ABC News Legal Anchor Dan Abrams launched his own legal website, Law Newz, with a bang on Tuesday — weighing in on the case at the center of the Netflix true crime docu-series Making a Murderer.
In one of the site’s first posts, Abrams says he believes that Steven Avery is guilty of the murder of Teresa Halbach and that his nephew, Brendan Dassey, is innocent. Abrams compares the nation’s focus on the hotly debated case to the O.J. Simpson case and discusses some of the pivotal scenes in the 10-part series.
In laying out the case for Avery’s guilt, Abrams offers his take on the puncture hole in the vial containing Avery’s blood, a sign the evidence had been tampered with and Avery had been framed, according to the case presented by his defense team, Dean Strang and Jerry Buting.
“It is hard not to moved by that moment,” Abrams says. “That is, unless you know that those sorts of punctures are at least somewhat common.”
He continues: “Well, that sure changes things but the filmmakers either didn’t know that or just didn’t care to share it with the audience.”
Abrams also points to the fact there is actual evidence against Avery, including Halbach’s remains, which were discovered in his fire pit.
“Could someone invent seemingly plausible narratives about how or why some other suspect might have committed the crime?” writes Abrams. “Surely. But that does not mean we can or should ignore the actual (as opposed to figmental) evidence against Steven Avery.”

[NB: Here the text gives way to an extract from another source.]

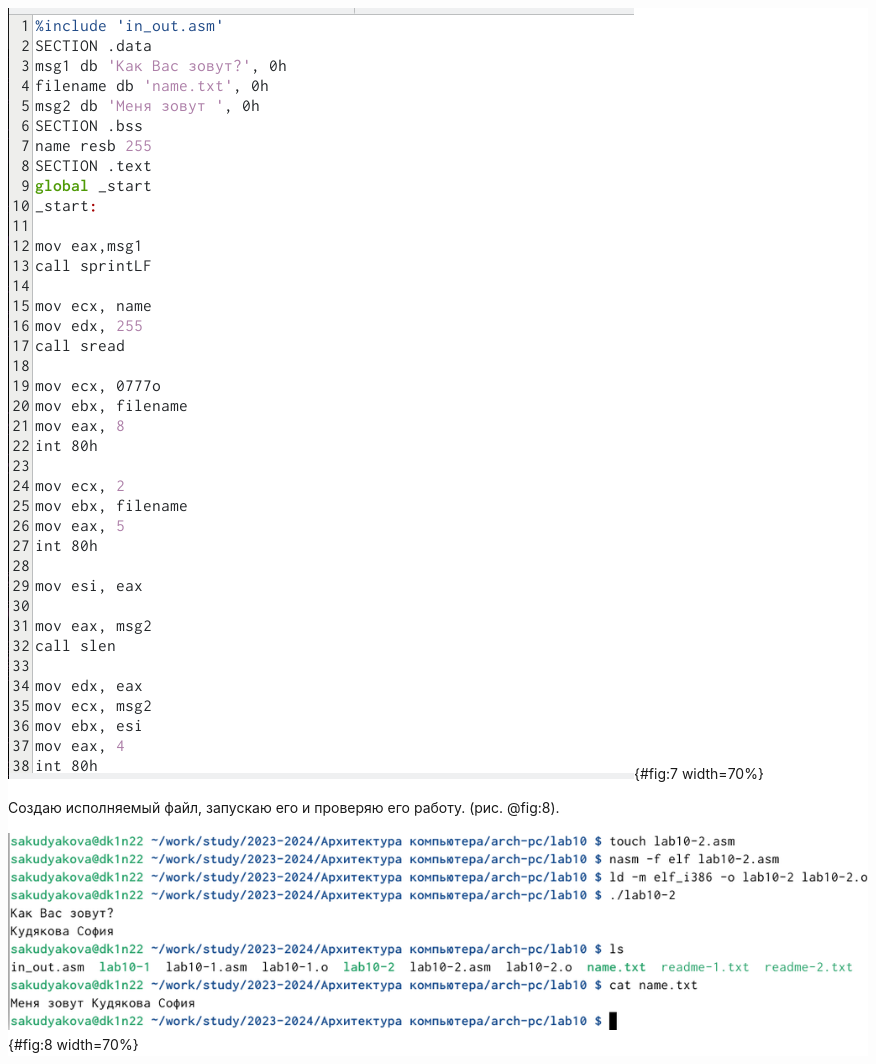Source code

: ![Редактирование файла](image/lab10_7.png){#fig:7 width=70%}

 Создаю исполняемый файл, запускаю его и проверяю его работу. (рис. @fig:8).
 
![Запуск программы файла](image/lab10_8.png){#fig:8 width=70%}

He adds: “I am convinced beyond a reasonable doubt that Steven Avery killed Teresa and that he received a flawed but overall fair trial.”
Dassey is the real victim in Making a Murderer, according to Abrams. “The interrogation tapes tell the story,” he writes. “It seems obvious that he was ‘guessing’ on what investigators wanted to hear just as he asserted to his mother.
Abrams adds: “The authorities suggest that he provided details only the killer would know and that had not been disclosed publicly about the crime. Well, maybe they hadn’t been disclosed or learned because they never actually happened.”
He concludes: “So my opinion: Avery is guilty, Dassey not. If true, that would mean Steven Avery has taken not just one life, but two. By maintaining his innocence and refusing to admit his involvement, it precludes him from credibly clearing his nephew.”
Abrams hopes that the series at least gets Dassey a new trial, adding, “Dassey’s confession and conviction is, and are, an injustice.”